I have a section in my code that looks like this

var locationDefer = $.Deferred();

if (saSel.Company === -1) {
    database.getAllLocations().then(function (result) {
        var locations = JSON.parse(result.d);
        locationDefer.resolve(locations);
    });
} else {
    database.getLocationsForCompany(saSel.Company).then(function (result) {
        var locations = JSON.parse(result.d);                   
        locationDefer.resolve(locations);
    });
}

However, since it is basically the same thing twice, just with a different ajax call - is there any way to either have the anonymous function part

function (result) {
    var locations = JSON.parse(result.d);
    locationDefer.resolve(locations);
})

declared as a real function and then just called in the .then() clause, or can I somehow provide the to-be-called-function of the database object?

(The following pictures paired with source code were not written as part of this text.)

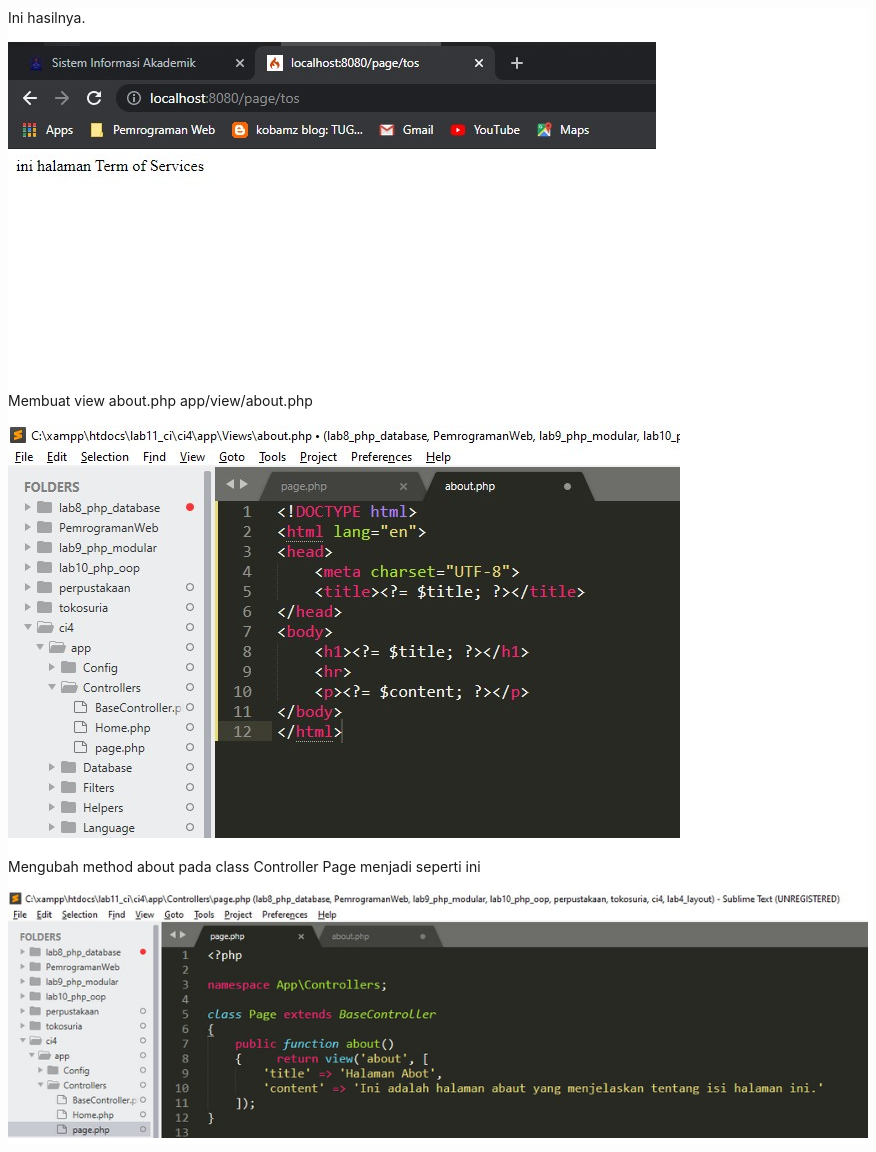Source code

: <p> Ini hasilnya. </p>

![](Screenshot/15.jpg)

<p> Membuat view about.php app/view/about.php </p>

![](Screenshot/16.jpg)

<p> Mengubah method about pada class Controller Page menjadi seperti ini </p>

![](Screenshot/17.jpg)
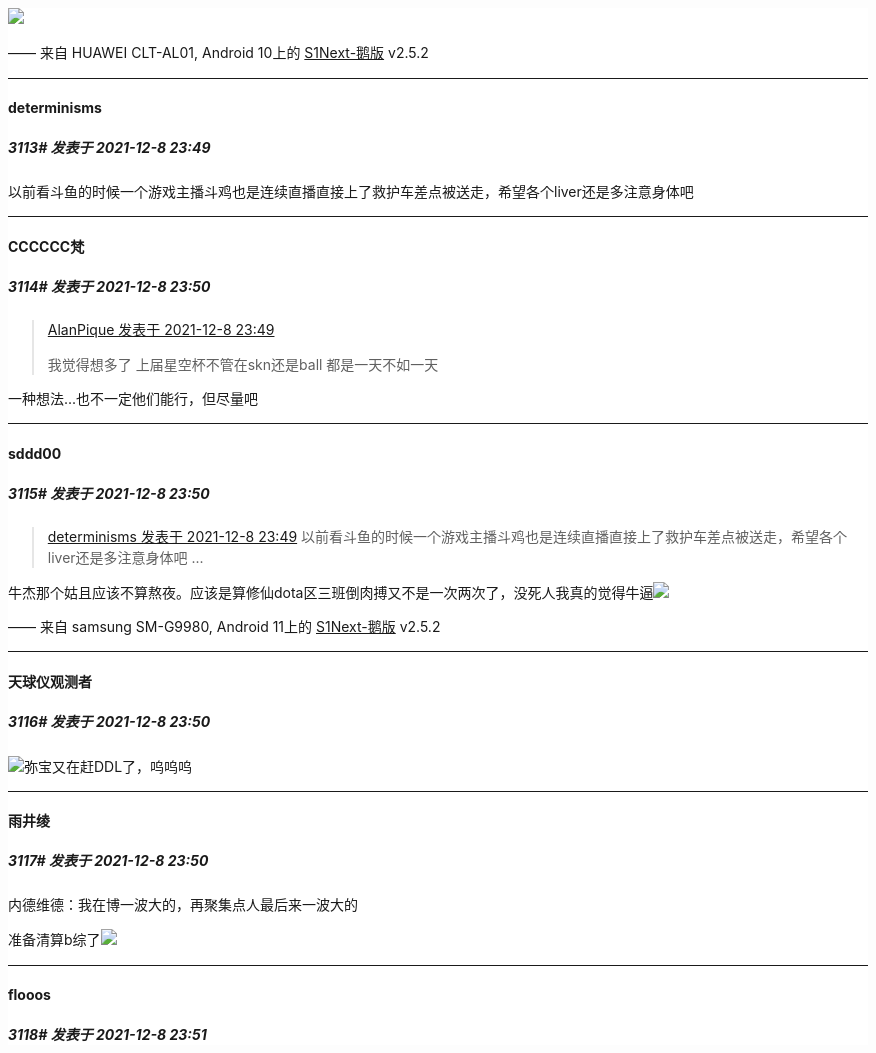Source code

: <img src="https://static.saraba1st.com/image/smiley/face2017/002.png" referrerpolicy="no-referrer">

—— 来自 HUAWEI CLT-AL01, Android 10上的 [S1Next-鹅版](https://github.com/ykrank/S1-Next/releases) v2.5.2

*****

####  determinisms  
##### 3113#       发表于 2021-12-8 23:49

以前看斗鱼的时候一个游戏主播斗鸡也是连续直播直接上了救护车差点被送走，希望各个liver还是多注意身体吧

*****

####  CCCCCC梵  
##### 3114#       发表于 2021-12-8 23:50

<blockquote><a href="httphttps://bbs.saraba1st.com/2b/forum.php?mod=redirect&amp;goto=findpost&amp;pid=53860747&amp;ptid=2041291" target="_blank">AlanPique 发表于 2021-12-8 23:49</a>

我觉得想多了 上届星空杯不管在skn还是ball 都是一天不如一天</blockquote>
一种想法...也不一定他们能行，但尽量吧

*****

####  sddd00  
##### 3115#       发表于 2021-12-8 23:50

<blockquote><a href="httphttps://bbs.saraba1st.com/2b/forum.php?mod=redirect&amp;goto=findpost&amp;pid=53860751&amp;ptid=2041291" target="_blank">determinisms 发表于 2021-12-8 23:49</a>
以前看斗鱼的时候一个游戏主播斗鸡也是连续直播直接上了救护车差点被送走，希望各个liver还是多注意身体吧 ...</blockquote>
牛杰那个姑且应该不算熬夜。应该是算修仙dota区三班倒肉搏又不是一次两次了，没死人我真的觉得牛逼<img src="https://static.saraba1st.com/image/smiley/face2017/009.gif" referrerpolicy="no-referrer">

—— 来自 samsung SM-G9980, Android 11上的 [S1Next-鹅版](https://github.com/ykrank/S1-Next/releases) v2.5.2

*****

####  天球仪观测者  
##### 3116#       发表于 2021-12-8 23:50

<img src="https://static.saraba1st.com/image/smiley/face2017/119.png" referrerpolicy="no-referrer">弥宝又在赶DDL了，呜呜呜

*****

####  雨井绫  
##### 3117#       发表于 2021-12-8 23:50

内德维德：我在博一波大的，再聚集点人最后来一波大的

准备清算b综了<img src="https://static.saraba1st.com/image/smiley/face2017/111.png" referrerpolicy="no-referrer">

*****

####  flooos  
##### 3118#       发表于 2021-12-8 23:51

For the latter, I had something in my mind that could look like this, but I have no clue how to do the last line.

if(saSel.Company === -1) {
    fun = 'getAllLocations';
    arg = null;
} else {
    fun = 'getLocationsForCompany';
    arg = saSel.Company;
}

// database.fun(arg).then(function (result) {...});

Answer 1

You can define a function and pass its reference as success callback handler

//Define the function handler
function resultHandler(result) {
    var locations = JSON.parse(result.d);
    locationDefer.resolve(locations);
}

if (saSel.Company === -1) {
    fun = 'getAllLocations';
    arg = null;
} else {
    fun = 'getLocationsForCompany';
    arg = saSel.Company;
}

//Invoke the method using Bracket notation
//And, pass the success handler as reference
database[fun](arg).then(resultHandler);

Additionally, as getLocationsForCompany() and getAllLocations() returns a promise, you shouldn't use $.Deferred() directly return Promise

return database[fun](arg);